A Notch filter creates a crater around a specific frequency: removing all sound around the cutoff frequency, but leaving the rest of frequencies alone. Again, adjusting the resonance widens and narrows the crater.

A Peak filter does the exact opposite of a notch filter: it boosts the sound directly around the cutoff frequency, increasing the resonance narrows the peak, decreasing the resonance widens the peak.

Low and High Shelf filters are less extreme than Low and High Pass filters, they simply reduce the volume of the frequencies above or below cutoff frequency.

The Cutoff is simply the frequency at which the filter will start removing sound.

The Resonance is how sharply the filter cuts around the cutoff frequency. Anything above “1” is actually boosting the frequency right at the cutoff. In an EQ, this parameter is called “Q.”

EQ Parameters

Sensory Percussion has a 5-band Equalizer with a built in spectral analyzer that is helpful when you need more precision and flexibility than a single filter.

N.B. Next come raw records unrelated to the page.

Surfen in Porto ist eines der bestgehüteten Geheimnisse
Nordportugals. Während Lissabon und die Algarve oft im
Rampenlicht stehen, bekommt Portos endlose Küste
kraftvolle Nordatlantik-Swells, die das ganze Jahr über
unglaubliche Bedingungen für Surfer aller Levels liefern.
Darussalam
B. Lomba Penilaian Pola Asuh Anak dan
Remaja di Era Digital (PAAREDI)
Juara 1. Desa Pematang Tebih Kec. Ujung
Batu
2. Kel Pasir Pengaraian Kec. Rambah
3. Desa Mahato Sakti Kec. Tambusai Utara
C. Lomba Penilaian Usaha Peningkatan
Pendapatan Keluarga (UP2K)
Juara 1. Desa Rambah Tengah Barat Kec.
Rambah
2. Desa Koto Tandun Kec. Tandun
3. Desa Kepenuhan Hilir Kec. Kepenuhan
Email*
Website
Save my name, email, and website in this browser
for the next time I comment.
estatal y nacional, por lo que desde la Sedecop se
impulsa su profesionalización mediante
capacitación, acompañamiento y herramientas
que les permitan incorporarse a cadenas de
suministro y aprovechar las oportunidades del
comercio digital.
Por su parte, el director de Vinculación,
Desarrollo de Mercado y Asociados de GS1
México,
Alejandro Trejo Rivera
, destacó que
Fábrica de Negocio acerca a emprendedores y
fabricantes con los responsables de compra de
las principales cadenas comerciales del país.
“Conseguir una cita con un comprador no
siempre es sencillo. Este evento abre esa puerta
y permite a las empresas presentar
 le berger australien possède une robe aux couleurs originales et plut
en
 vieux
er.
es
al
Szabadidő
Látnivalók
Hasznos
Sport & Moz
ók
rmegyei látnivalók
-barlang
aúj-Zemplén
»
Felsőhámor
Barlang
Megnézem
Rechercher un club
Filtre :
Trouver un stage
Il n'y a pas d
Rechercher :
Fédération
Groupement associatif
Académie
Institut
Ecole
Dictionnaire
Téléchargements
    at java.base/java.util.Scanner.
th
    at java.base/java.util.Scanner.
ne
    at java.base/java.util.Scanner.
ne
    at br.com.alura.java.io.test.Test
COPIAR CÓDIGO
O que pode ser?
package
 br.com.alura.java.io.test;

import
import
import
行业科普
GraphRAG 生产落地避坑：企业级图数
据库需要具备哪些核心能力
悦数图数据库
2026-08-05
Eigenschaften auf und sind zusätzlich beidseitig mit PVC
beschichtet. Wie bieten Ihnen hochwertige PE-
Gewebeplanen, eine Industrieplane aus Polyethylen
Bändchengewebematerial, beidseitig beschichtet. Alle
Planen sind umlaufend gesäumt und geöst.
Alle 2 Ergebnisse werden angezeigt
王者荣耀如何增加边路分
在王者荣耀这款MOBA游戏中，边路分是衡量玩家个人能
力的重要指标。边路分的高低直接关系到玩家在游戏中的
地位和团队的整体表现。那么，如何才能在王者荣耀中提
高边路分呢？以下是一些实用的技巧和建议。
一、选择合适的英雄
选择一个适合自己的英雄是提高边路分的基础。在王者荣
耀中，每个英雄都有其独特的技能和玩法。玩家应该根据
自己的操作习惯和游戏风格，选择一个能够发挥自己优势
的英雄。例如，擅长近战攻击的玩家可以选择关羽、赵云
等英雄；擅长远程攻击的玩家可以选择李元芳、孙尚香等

Each band can be set to most of the same filter parameters, and you can use and control multiple bands at once.

The most common use for a band is in bell mode and it sounds really cool to automate the frequency, gain, and Q of individual bands -- as demonstrated as the “trickly EQ effect” in the video above.

A Sensory Percussion EQ is shown with a wide bell (Q = .93) set to -16dB gain. The spectragram in the background shows a big dip in frequency around the bell.
Removing frequencies with a wide bell set to 400 Hz

Distortion/Saturation

Sensory Percussion has two different harmonic distortion effects: 12AX7 tube amplifier emulation, and a soft clipper.

Using controllers to automate drive and color on the 12AX7 tube emulation is a great way to make your mark! I like to use thresholded-speed controllers to make the tubes scream when I play buzz rolls (see the video above).

The ceiling is the most important parameter for the soft clipper. Set it low to introduce clip and harmonically distort even at low volumes. This tool is also very useful to put with a high ceiling setting at the end of all of your channel effects: it sounds much nicer than accidentally clipping.

Modulation FX: Chorus, Flanger, Phaser

Though these effects (chorus, flanger, phaser) are created similarly: by modulating very short delays (we're talking 20 ms or less), they each have their own distinctive ear-flavor.

In the video embedded above, I walk you through some of my favorite mod FX techniques.

In general chorus sounds great on drum sounds (not to discount phaser and flanger, though, but they often sound best on tonal sounds).

In all of these effects I love a slow rate (fast can be very intense), and I love to control feedback.

Reverb

Reverb is the word we use to describe sounds interacting with space. When we produce sound it bounces around its environment, reflecting off surfaces which filter it in various ways.

Reverb works great as a parallel effect: that means you put it on an auxilary track with its mix set to 100% and then send various amounts of the audio signal from one or more dry tracks to the auxiliary track. This works well because it's how reverb works in real life: picture making a sound with your mouth -- the sound exits your mouth, and then it reflects off of the surfaces in the room.

If you just put a reverb effect directly on the sound source: it's like the sound reflected off the surfaces of the room at the same time it exited your mouth. And I think that's cool, and I do it all the time, but if you're going for more realism, then putting it on a send track is the way to go.

Compression

Compression is an audio effect that squashes the dynamic range of what it's affecting. At its most extreme, it makes the quiet parts of whatever is sent through it as loud as the loud parts (if you use makeup gain, if not: then it makes the loud parts as quiet as the quiet parts).

The most important parameters in a dynamic compressor are threshold, ratio, attack/release, makeup gain, and sidechain.

For an extreme, “pumping” compressor, you'll want to have a low threshold setting, a high ratio setting, a relatively fast attack and a relatively slow release.

A Sensory Percussion compressor effect with a low threshold, high ratio, fast attack, and slow release.
Heavy, pumping compression settings.